[MATERIAL FOR THIS TASK — start]

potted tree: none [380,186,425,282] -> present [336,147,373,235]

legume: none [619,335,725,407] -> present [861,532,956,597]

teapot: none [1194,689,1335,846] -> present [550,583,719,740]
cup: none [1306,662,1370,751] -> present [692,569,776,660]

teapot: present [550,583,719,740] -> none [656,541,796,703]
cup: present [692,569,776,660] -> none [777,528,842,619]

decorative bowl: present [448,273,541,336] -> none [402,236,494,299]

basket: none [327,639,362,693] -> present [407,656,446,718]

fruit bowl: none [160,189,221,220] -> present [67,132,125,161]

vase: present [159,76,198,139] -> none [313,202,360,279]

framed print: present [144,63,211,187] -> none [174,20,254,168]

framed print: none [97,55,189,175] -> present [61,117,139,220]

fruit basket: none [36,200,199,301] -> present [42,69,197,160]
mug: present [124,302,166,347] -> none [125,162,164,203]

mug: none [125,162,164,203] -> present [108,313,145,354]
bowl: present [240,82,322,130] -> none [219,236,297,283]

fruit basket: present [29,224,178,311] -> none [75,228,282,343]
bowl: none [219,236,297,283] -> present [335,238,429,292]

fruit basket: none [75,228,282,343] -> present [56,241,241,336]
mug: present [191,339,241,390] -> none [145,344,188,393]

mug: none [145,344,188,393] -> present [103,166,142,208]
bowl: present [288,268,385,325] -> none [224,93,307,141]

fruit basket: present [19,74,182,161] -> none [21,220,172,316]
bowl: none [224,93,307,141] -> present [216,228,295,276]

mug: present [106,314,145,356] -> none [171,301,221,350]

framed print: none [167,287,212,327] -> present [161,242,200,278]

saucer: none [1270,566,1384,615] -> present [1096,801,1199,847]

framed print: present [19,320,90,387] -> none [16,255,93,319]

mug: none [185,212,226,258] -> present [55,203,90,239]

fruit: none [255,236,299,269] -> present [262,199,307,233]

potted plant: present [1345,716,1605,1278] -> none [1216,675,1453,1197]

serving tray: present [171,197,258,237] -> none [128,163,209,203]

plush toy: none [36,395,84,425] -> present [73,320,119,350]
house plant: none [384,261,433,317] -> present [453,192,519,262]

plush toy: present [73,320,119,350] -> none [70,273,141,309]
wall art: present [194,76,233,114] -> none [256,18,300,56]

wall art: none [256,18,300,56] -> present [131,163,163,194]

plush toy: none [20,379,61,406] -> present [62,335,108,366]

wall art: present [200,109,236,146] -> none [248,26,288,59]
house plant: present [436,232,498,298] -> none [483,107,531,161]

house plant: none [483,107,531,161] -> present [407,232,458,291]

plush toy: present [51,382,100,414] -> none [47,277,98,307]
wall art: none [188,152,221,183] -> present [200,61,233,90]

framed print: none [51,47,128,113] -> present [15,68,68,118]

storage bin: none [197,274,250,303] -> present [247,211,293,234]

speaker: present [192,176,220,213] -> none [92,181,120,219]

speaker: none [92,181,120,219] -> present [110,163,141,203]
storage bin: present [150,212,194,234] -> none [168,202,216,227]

[MATERIAL FOR THIS TASK — finish]

REQUIREMENT
Retype only the lines above between the line with "bowl: none [219,236,297,283]" and the line with "house plant: present", counting those two lines as well, and keep every character as it is.

ANSWER
bowl: none [219,236,297,283] -> present [335,238,429,292]

fruit basket: none [75,228,282,343] -> present [56,241,241,336]
mug: present [191,339,241,390] -> none [145,344,188,393]

mug: none [145,344,188,393] -> present [103,166,142,208]
bowl: present [288,268,385,325] -> none [224,93,307,141]

fruit basket: present [19,74,182,161] -> none [21,220,172,316]
bowl: none [224,93,307,141] -> present [216,228,295,276]

mug: present [106,314,145,356] -> none [171,301,221,350]

framed print: none [167,287,212,327] -> present [161,242,200,278]

saucer: none [1270,566,1384,615] -> present [1096,801,1199,847]

framed print: present [19,320,90,387] -> none [16,255,93,319]

mug: none [185,212,226,258] -> present [55,203,90,239]

fruit: none [255,236,299,269] -> present [262,199,307,233]

potted plant: present [1345,716,1605,1278] -> none [1216,675,1453,1197]

serving tray: present [171,197,258,237] -> none [128,163,209,203]

plush toy: none [36,395,84,425] -> present [73,320,119,350]
house plant: none [384,261,433,317] -> present [453,192,519,262]

plush toy: present [73,320,119,350] -> none [70,273,141,309]
wall art: present [194,76,233,114] -> none [256,18,300,56]

wall art: none [256,18,300,56] -> present [131,163,163,194]

plush toy: none [20,379,61,406] -> present [62,335,108,366]

wall art: present [200,109,236,146] -> none [248,26,288,59]
house plant: present [436,232,498,298] -> none [483,107,531,161]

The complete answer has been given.